先日、川上さんが、妻たちが使う「主人」に異議を唱えたコラムが炎上した。

 

 私も、好きで「主人」と使っている人には何も言いませんし、そんなの言えませんよね。ただ、「なんかおかしいな」と思っている人に対して、「おかしいと感じるのはふつう。主従関係を表す言葉を使っていると、無意識に“奴隷根性”が染みついて、いざというとき行動できなくなるかもしれないよ、あなたが夫婦は対等な関係だと思うなら、夫と呼ぶほうがいいんじゃない? 選択しよう」と言ってるんです。

 でも意思表明は難しいですよね。これを言ったら雰囲気変わるなと思うときもあるし、ことに大きな組織の中で声を上げるのは、タイミングもあるから難しい。でも、やっぱり少しずつでも変えていきたい。これまでたくさんの人たちが、問題を言語化し、可視化させ、いろんなことを変えてきてくれました。セクハラ、パワハラ、お茶くみ。痴漢は犯罪になりました。家庭内のことでも職場のことでも、少しずつでも変えていきたい。男性も、新人社員の飲み会で一気飲みさせられたりとか、根性論で追い込まれたりとか、そんなことがもう通用しない社会になるといい。

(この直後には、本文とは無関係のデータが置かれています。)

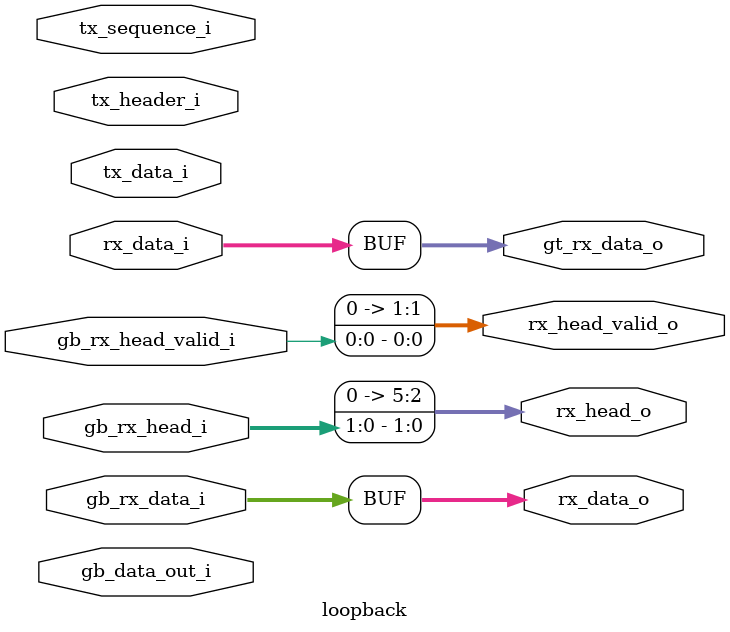
<source format=v>

`timescale 1ns / 1ps
`define DLY #1

module loopback #(
  parameter P_SCRAMBLE_LOOPBACK             = 1'b0,
  parameter P_GEARBOX_LOOPBACK              = 1'b0
)(
  output  [31:0]  gt_rx_data_o,
  input   [31:0]  gb_data_out_i,
  input   [31:0]  rx_data_i,

  input   [31:0]  gb_rx_data_i,
  input   [ 1:0]  gb_rx_head_i,
  input           gb_rx_head_valid_i,

  input   [31:0]  tx_data_i,
  input   [5:0]   tx_header_i,
  input   [6:0]   tx_sequence_i,

  output  [31:0]  rx_data_o,
  output  [ 5:0]  rx_head_o,
  output  [ 1:0]  rx_head_valid_o

);
  generate
    if(P_GEARBOX_LOOPBACK == 1) begin : g_gearbox_loopback_on
      assign  gt_rx_data_o = gb_data_out_i;
    end else begin : g_gearbox_loopback_off
      assign  gt_rx_data_o = rx_data_i;
    end
  endgenerate

  generate
    if(P_SCRAMBLE_LOOPBACK == 1) begin : g_scramble_loopback_on
      assign  rx_data_o         = tx_data_i;
      assign  rx_head_o         = tx_header_i;
      assign  rx_head_valid_o   = {1'b0, ~tx_sequence_i[0] & ~tx_sequence_i[6]};
    end else begin : g_scramble_loopback_off
      assign  rx_data_o         = gb_rx_data_i;
      assign  rx_head_o         = {4'b0, gb_rx_head_i};
      assign  rx_head_valid_o   = {1'b0, gb_rx_head_valid_i};
    end
  endgenerate

endmodule
</source>
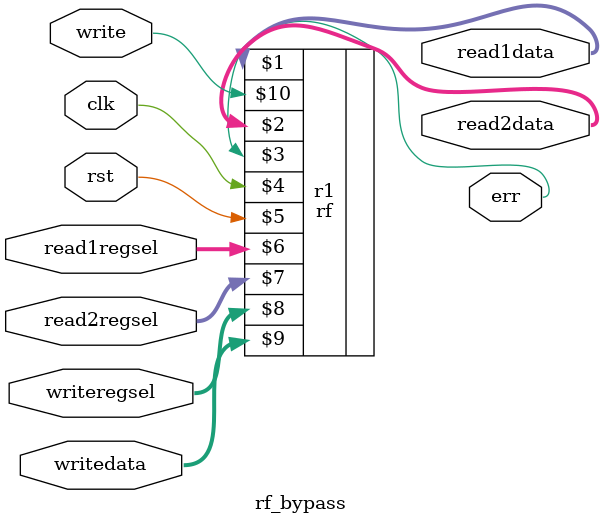
<source format=v>
/* $Author: karu $ */
/* $LastChangedDate: 2009-03-04 23:09:45 -0600 (Wed, 04 Mar 2009) $ */
/* $Rev: 45 $ */
module rf_bypass (
           // Outputs
           read1data, read2data, err,
           // Inputs
           clk, rst, read1regsel, read2regsel, writeregsel, writedata, write
           );
   input clk, rst;
   input [2:0] read1regsel;
   input [2:0] read2regsel;
   input [2:0] writeregsel;
   input [15:0] writedata;
   input        write;

   output [15:0] read1data;
   output [15:0] read2data;
   output        err;

  	rf r1(read1data,read2data,err,clk,rst,read1regsel,read2regsel,writeregsel,writedata,write);
	
	
endmodule
// DUMMY LINE FOR REV CONTROL :1:

</source>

 そんななかで、まだ「LGBTを認める」とか「いてもいい」とか「女性も輝いてください」とか、上から目線で言われる。何様なんだよと。私たちはそういう価値観を再生産してはいけない。やっぱり、おかしいと思ったことは発言していかないと。私個人でいえば、言うことを当たり前にしていきたいです。
 だって一回限りの自分の人生だもの、泣き寝入りはできない。そのために、自分が何を考えているか、何を考えられていないのかについては、常に確認しておくことが大事だと思っています。

 こういうことを言ったり書いたりすると、「川上も真面目になって面白くなくなってきた」とか「そういう芸風でいくようになったんだね」とか同業者に揶揄(やゆ)されることもあるんだけれど、性差別はあらゆる被害につながるし、こっちは生き死にの問題なんだよ、と。変えていかなきゃ、死ぬんですよ。じっさい死んでいるし。家事も育児も、自分の身の回りの世話も女性にやってもらって、自分たちがいかに下駄を履かせてもらっているかには言及もせずに、呑気なものです。

 周りにも言われるし、自分でも思うんですけれど、私は仕事が本当に好きで、タフだと思います。どういうわけか、自分でも制御しきれないエネルギーがぐつぐつ沸いてるんです。24時間、書いていたいです。息子を産んでからはやっぱり全力を発揮できていない焦りもあるけれど、「ぜんぶ見てるからな、待ってろよ世界!」って、いつもぎらぎら、瞬きしています(笑)。本気で、130歳くらいまで生きて、一冊でも多くの本を書きたいと思っています。うちは長寿の人が多いから、いけるかも(笑)。